> [Task prompt]
Please return the lines below verbatim, beginning at the one that has "candle holder: none" and stopping after the one that has "cell phone: none [342,687,407,713]", and add no other lines.

Records from a dataset:
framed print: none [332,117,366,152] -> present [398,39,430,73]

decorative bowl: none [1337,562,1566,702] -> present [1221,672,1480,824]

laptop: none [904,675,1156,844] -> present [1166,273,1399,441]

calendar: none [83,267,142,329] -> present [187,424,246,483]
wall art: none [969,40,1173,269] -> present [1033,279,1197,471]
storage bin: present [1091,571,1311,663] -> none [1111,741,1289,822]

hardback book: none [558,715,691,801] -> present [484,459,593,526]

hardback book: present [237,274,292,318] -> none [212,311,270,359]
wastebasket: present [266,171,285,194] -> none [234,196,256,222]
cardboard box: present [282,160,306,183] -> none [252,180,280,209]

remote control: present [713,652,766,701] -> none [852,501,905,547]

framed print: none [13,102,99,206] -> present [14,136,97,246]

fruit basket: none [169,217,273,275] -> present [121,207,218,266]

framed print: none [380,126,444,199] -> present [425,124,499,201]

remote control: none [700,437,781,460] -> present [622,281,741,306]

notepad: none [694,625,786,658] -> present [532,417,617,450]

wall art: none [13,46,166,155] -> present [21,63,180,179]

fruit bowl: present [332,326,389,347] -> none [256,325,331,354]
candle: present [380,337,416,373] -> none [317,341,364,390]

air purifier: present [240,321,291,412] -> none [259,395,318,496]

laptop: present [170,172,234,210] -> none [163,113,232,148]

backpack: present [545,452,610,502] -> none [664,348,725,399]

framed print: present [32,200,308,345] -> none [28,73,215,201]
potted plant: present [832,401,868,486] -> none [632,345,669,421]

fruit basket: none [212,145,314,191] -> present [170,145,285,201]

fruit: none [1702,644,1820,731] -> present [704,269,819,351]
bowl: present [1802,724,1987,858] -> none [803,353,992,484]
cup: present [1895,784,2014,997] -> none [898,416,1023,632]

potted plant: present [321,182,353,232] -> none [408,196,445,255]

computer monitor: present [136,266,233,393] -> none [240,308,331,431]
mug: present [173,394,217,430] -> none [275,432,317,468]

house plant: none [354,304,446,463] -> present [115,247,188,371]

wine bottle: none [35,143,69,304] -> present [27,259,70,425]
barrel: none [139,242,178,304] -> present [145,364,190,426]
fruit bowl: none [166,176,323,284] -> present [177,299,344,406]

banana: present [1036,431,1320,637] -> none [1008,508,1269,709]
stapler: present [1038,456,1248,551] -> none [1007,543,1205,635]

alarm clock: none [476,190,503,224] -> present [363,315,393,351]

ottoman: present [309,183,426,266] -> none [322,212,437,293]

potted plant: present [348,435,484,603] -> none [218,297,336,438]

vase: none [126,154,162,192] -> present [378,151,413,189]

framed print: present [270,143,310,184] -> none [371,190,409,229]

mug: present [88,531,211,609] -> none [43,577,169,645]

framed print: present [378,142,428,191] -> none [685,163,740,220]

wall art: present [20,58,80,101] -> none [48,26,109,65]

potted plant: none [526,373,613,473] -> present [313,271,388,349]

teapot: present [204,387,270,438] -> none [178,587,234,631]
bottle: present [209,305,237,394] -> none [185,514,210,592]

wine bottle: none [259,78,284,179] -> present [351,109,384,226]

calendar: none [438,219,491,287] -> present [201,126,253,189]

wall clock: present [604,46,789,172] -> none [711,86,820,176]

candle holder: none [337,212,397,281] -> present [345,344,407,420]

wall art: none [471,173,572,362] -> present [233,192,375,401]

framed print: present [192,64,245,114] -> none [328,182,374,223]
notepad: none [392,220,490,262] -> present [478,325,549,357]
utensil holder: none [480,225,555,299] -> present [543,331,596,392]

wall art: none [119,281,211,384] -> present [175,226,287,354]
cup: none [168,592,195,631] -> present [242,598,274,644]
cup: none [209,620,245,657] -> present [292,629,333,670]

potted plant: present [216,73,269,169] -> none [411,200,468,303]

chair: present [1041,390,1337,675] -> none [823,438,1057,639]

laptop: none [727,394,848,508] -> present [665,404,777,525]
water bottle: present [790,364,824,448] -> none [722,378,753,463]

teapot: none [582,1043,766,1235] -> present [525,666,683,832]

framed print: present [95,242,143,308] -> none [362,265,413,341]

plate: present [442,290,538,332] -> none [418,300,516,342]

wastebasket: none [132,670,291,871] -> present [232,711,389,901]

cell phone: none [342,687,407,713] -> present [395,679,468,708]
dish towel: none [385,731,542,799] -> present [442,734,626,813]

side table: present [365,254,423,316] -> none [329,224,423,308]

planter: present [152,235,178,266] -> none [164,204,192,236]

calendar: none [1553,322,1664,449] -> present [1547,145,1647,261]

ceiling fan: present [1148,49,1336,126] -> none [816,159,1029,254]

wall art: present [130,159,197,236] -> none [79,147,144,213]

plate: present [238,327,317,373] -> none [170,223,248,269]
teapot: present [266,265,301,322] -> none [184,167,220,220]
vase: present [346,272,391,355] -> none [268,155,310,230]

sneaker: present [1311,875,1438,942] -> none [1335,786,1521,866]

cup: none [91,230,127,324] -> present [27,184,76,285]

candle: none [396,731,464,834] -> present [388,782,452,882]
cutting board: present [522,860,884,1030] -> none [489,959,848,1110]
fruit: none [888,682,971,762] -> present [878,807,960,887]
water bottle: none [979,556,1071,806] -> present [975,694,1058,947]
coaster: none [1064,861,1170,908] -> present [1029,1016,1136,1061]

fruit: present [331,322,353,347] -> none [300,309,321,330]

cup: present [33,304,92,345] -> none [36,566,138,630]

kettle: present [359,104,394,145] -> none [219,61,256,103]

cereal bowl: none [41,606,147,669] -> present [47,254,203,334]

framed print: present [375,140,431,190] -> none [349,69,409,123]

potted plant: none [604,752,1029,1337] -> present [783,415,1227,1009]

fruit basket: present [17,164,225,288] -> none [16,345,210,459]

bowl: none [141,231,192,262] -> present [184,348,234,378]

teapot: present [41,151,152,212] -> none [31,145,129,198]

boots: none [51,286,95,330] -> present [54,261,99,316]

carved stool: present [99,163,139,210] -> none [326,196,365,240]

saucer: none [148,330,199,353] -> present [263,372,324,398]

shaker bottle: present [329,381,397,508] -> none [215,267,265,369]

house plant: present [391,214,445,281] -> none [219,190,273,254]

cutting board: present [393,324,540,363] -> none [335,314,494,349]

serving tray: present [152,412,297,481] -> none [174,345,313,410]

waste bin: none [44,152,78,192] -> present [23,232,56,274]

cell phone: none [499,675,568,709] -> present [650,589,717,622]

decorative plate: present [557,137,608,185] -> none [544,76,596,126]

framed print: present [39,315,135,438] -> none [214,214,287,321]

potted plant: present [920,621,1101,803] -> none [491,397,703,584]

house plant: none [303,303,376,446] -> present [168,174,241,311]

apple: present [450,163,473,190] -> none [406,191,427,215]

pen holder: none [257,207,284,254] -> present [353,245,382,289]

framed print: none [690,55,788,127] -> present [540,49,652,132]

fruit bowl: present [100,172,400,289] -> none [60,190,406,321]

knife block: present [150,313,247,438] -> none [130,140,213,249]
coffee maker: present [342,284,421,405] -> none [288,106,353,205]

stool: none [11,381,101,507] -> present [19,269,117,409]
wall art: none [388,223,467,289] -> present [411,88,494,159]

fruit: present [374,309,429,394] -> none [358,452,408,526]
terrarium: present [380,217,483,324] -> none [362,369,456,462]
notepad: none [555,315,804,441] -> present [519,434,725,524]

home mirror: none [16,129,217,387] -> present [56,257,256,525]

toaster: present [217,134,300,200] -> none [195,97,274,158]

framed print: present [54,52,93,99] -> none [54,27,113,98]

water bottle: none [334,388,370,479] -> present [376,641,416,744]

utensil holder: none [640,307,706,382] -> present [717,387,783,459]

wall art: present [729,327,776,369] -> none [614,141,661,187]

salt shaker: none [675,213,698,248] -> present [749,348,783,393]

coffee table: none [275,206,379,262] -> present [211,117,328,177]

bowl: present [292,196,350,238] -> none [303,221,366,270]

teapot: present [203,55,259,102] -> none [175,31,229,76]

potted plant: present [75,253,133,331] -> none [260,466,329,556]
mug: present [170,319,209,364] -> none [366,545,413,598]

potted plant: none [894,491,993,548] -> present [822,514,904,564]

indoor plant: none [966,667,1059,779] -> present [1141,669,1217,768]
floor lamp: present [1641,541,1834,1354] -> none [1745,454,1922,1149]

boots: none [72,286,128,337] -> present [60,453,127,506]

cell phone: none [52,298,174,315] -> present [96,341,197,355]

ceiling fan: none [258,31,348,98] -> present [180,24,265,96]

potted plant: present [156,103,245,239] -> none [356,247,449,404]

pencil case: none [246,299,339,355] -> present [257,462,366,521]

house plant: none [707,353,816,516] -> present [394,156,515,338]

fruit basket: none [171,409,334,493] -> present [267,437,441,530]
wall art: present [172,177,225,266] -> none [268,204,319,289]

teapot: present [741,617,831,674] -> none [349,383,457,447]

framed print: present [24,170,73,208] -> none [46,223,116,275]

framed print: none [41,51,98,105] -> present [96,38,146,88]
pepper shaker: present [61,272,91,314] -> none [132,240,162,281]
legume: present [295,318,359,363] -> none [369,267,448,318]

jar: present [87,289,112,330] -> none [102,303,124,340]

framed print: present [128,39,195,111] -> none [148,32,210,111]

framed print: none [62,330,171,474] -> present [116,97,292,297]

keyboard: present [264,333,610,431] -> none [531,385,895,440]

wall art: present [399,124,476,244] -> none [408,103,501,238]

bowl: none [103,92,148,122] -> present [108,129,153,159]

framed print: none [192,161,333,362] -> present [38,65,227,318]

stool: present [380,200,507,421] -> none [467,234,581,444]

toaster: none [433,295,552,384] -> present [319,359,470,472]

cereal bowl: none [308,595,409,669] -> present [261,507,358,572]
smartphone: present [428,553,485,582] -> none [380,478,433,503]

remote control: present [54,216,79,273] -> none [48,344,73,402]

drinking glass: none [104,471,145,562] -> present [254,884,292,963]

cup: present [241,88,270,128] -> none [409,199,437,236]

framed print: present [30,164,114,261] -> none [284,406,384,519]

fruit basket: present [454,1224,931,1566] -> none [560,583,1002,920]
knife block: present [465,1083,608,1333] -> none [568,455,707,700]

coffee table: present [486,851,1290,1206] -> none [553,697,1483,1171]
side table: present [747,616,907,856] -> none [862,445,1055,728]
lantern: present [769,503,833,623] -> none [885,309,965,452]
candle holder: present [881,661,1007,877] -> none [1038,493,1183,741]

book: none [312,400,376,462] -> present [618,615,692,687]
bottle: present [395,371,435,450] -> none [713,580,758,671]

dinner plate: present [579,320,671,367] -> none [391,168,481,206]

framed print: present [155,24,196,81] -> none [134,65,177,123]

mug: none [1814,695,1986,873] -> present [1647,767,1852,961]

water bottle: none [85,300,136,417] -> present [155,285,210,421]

> [Answer box]
candle holder: none [337,212,397,281] -> present [345,344,407,420]

wall art: none [471,173,572,362] -> present [233,192,375,401]

framed print: present [192,64,245,114] -> none [328,182,374,223]
notepad: none [392,220,490,262] -> present [478,325,549,357]
utensil holder: none [480,225,555,299] -> present [543,331,596,392]

wall art: none [119,281,211,384] -> present [175,226,287,354]
cup: none [168,592,195,631] -> present [242,598,274,644]
cup: none [209,620,245,657] -> present [292,629,333,670]

potted plant: present [216,73,269,169] -> none [411,200,468,303]

chair: present [1041,390,1337,675] -> none [823,438,1057,639]

laptop: none [727,394,848,508] -> present [665,404,777,525]
water bottle: present [790,364,824,448] -> none [722,378,753,463]

teapot: none [582,1043,766,1235] -> present [525,666,683,832]

framed print: present [95,242,143,308] -> none [362,265,413,341]

plate: present [442,290,538,332] -> none [418,300,516,342]

wastebasket: none [132,670,291,871] -> present [232,711,389,901]

cell phone: none [342,687,407,713] -> present [395,679,468,708]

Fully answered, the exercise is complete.